I hadn’t gone to the theater in seven years.
The realization came from an incident that, when isolated, was completely unrelated. I got a call from Sara, my co-worker. She asked me if I could cover her shift on the coming Friday. The prospect of working on a day I had off, a Friday evening after a long week no less, was not tempting, but Sara had a way with words that made you feel compelled to do as she requested.
Sara would speak to anyone who was willing to listen, so it did not surprise me when she kept on talking, even after I had told her I was willing to help- “I really do hate to spring this on you on such short notice. I told little Johnny that he has to start warning me about these things beforehand, of course, but you see, he’s got a play that evening and he’s the main character. I’d feel awful if I couldn’t make it, you know?”

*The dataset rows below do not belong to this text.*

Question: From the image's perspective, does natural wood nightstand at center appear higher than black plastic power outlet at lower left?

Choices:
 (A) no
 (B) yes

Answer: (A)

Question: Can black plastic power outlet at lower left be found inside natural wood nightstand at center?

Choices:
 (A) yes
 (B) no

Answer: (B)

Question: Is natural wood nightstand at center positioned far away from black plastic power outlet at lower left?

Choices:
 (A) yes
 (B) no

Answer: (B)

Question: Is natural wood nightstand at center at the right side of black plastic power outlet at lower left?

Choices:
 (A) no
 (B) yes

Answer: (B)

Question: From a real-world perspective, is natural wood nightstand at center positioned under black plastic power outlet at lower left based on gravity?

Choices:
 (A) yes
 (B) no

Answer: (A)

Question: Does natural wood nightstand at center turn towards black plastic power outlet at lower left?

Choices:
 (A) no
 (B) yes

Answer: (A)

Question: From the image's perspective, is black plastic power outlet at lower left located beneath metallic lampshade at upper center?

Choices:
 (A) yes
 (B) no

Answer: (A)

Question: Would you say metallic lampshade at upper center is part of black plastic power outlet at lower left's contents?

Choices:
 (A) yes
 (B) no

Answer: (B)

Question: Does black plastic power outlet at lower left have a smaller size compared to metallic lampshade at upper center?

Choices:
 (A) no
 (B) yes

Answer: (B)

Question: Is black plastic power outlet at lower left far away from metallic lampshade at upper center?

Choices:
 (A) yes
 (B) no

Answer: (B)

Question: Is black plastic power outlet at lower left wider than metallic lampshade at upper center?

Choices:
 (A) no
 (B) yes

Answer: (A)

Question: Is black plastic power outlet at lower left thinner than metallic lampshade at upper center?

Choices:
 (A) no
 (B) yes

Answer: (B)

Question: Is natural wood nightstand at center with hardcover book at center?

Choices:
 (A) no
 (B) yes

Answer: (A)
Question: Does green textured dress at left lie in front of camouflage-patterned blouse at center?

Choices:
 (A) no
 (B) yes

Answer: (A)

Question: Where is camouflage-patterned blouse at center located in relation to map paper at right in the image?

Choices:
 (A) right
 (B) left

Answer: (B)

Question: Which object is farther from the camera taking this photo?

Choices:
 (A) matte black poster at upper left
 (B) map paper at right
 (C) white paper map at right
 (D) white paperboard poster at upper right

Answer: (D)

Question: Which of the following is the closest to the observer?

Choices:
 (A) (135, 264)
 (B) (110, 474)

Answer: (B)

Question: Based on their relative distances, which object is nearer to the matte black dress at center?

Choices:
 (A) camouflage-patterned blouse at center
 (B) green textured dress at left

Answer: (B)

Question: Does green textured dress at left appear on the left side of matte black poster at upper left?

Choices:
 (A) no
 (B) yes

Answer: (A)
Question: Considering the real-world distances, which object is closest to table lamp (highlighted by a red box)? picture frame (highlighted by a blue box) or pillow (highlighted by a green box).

I didn’t hear a word she uttered after that, completely consumed in my own thoughts. I loved plays when I was in my youth. Never acting in them, I was never good at that sort of thing, but I enjoyed watching them nonetheless. I had been an avid visitor of the local theatre downtown, although that had felt like ages ago. How long had it been since the last time I had gone to the theatre? No less than seven years, if I was correct.
As Sara continued to speak, her voice a faint ringing in my ear, words like indistinguishable babbling, I marvelled over my new found revelation. Surely, it could not have been so long? Seven years. It had not felt like that much time, but I remembered correctly. I always did. It really had been seven years.
Later that night, I checked which performances the theatre was putting on during the coming weekend. ‘My Fair Lady’, was the option which I found most to my liking. I had heard of the 1964 film of the same name, but had never watched it. I certainly had not seen it on stage. So, I booked tickets for the Sunday show.
Sunday afternoon, before the performance I was due to watch, I went down to the florists. The front of the shop was covered in canary daffodils and deep pink carnations, gifts of early spring. I purchased a bouquet of assorted roses. It was strange how, after all those years, I fell back so easily into my old pattern.
I loved watching plays when I was younger. The way the actors, in their carefully made costumes, would move about their stage and deliver their dialogues. The music and choreographed dance pieces. Even the smaller nuances that most overlooked weren’t lost to me. My seat was so close to the stage, I often felt as though I was right there, beside the performers. I could see every sparkle in their glittery makeup, the way their eyes crinkled after a particularly successful show. Every gesture, expression and action came together so magically that I thought there was no greater experience in the world.
‘My Fair Lady’, had been a nice play, overall. I enjoyed the musical numbers, complete with coordinated dances, and the acting was delightful. Something about it, though, felt unexplainably extraordinary to me. I felt like a child again, watching my first ever performance with awe and wonder from the audience. I could not remember what it had been called, but I remembered how it made me feel. That amazement with how no one seemed to miss a single beat or dialogue. I suddenly recalled why I loved coming down to the theatre.
It was also only after the play was over did I realize that I had bought a bouquet of flowers but had nobody to present them to.
The walk to where I needed to go afterwards was not very long. The crisp evening breeze was pleasant, as March weather tended to be. I did not know how my feet led me so easily, to a place where I had not gone for perhaps as long as I had not gone to the theatre.
The sky was darkening by the time I arrived, the winding oak trees and iron-wrought gate looking especially sinister in the dim light. I was not afraid, though, of whichever evils lurked behind that entrance. Maybe, it was because of the confidence it had taken to even go to the theatre. The same confidence that took me to the cemetery.
I placed the bundle of roses on my sister’s headstone. I always used to buy them for her when I was younger, giving them to her after each of her performances. Appropriate, I mused, even if I had not known it at the time. Roses signified passion, love and dedication, didn’t they? My sister had been passionate about acting, and always so dedicated to her art. It was what made her shows so beautiful. That love for the stage. Love which I shared, but had neglected for seven years.
I leveled myself in front of her gravestone, at a loss of words for a few moments. Then, when I gathered my thoughts, I said- “I went to the theatre today. It made me remember how much I loved going there. I hadn’t gone ever since your last performance. I guess- I was scared that the magic you brought to the stage would disappear. It wasn’t the same, of course. No play could ever be, but I think I found a new kind of magic.” I got up, brushing stray leaves off my pants and turned around to leave.
My mouth broke into a small sad smile as I softly whispered, “I hadn’t gone to the theatre in seven years, but I went today and I think you’d be proud of me.”